In this softer price environment, exploration and production firms recorded losses. In contrast, integrated oil majors such as BP and Total delivered solid monthly gains of +4.1% and +5.3%, respectively. BP’s quarterly earnings showed an underlying profit of $2.2 billion, broadly unchanged despite a -14% year-on-year drop in average oil prices to $69 per barrel in Q3. Analysts had expected BP to be particularly vulnerable to weaker prices, yet the company demonstrated resilience thanks to its diversified portfolio across production and refining. The Stoxx 600 Oil & Gas Index rose another 2.5% (EUR-denominated) by month-end.

The Dow Jones Transportation Average gained +4.6% in November. Aviation led the sector, with the U.S. Global Jets Index up +6.8%, followed by the Russell 2000 Marine Index, which advanced 2.4%.

VLCC (Very Large Crude Carrier) rates climbed from $122k/day to $135k/day by month-end, supported by rising global “oil-on-water” volumes, which increased from 1.3 million to 1.4 million barrels. China and India continued shifting away from Russian oil transported via shadow fleets, favoring mainstream compliant tankers. Despite a strong forward freight market, crude and product tanker stocks fell in late November amid risk-off sentiment tied to renewed Russia-Ukraine peace speculation.
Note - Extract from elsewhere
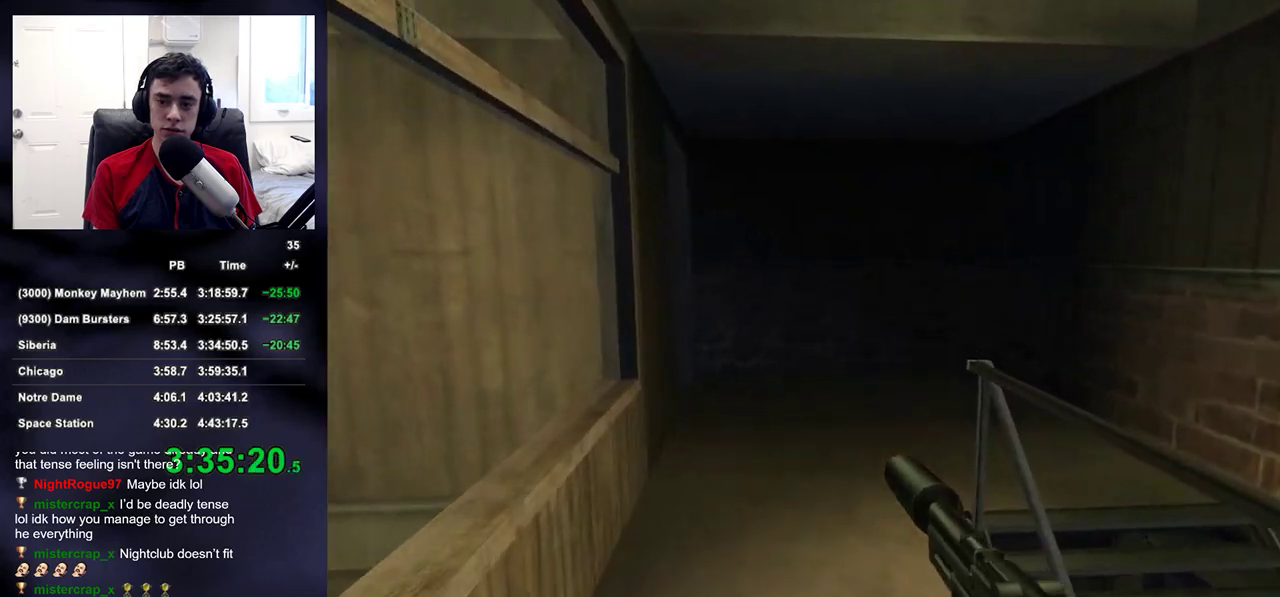
{"buttons": [], "left_stick": "up", "right_stick": "center", "events": []}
In container shipping, the Shanghai Containerized Freight Index (SCFI) dropped another -10% month-on-month, leaving it -38% lower year-on-year. Meanwhile, the dry bulk segment saw strength: Capesize rates surged from $24k/day to $37k/day, driven by heightened demand for larger vessels. Increased bauxite exports from West Africa to China provided additional support for this market.

Fund Performance

The fund generated positive returns across both USD- and EUR-denominated share classes in November. In response to U.S. government initiatives aimed at resolving the Russia-Ukraine conflict, the fund further reduced its exposure to the tanker segment. Long positions in International Seaways and Teekay Tankers were cut back from portfolio weights of +7% and +4.8% to +3.5% and +2.2%, at share prices of $53.7 and $61.2 respectively. At the same time, a new position of around +2.2% of NAV was established in Okeanis EcoTankers through a secondary market offering, in which $115 million was raised to partially finance two modern Suezmax tankers from Daehan Shipbuilding. These vessels, expected to be delivered in January 2026, will expand the company’s eco-friendly fleet. Shares were purchased at the offering price of $35.50 on November 19, approximately 10% below the closing price of the previous day. Despite strong fundamentals in tanker freight rates, sentiment in this segment may soften as prospects for an end to the Russia-Ukraine conflict improve.

Performance attribution at month-end showed that within the shipping segment, the long book contributed positively with +1.8%, while the short book detracted -0.8%. Long positions in dry bulk, crude/product and offshore supply added +0.7%, +0.5% and +0.6% respectively, whereas short positions in the container segment weighed on results with a negative -0.8%. Navios Maritime Partners was the strongest performer among the long positions, while short positions in freight services detracted -0.7%. In other transportation sectors, the long book contributed +0.4% and the short book reduced performance by -1.6%. Within aviation, long positions added +0.4% and short positions contributed +0.5%.

In the energy segment, long positions in oil and gas exploration and production recorded a loss of -0.6%. These losses were partly offset by gains of 0.4% from short positions in the nuclear sector. The oil services segment contributed a modest positive +0.1%, while renewable energy added a stronger +0.9%. Overall, hedging positions through short index futures had only a negligible impact on performance.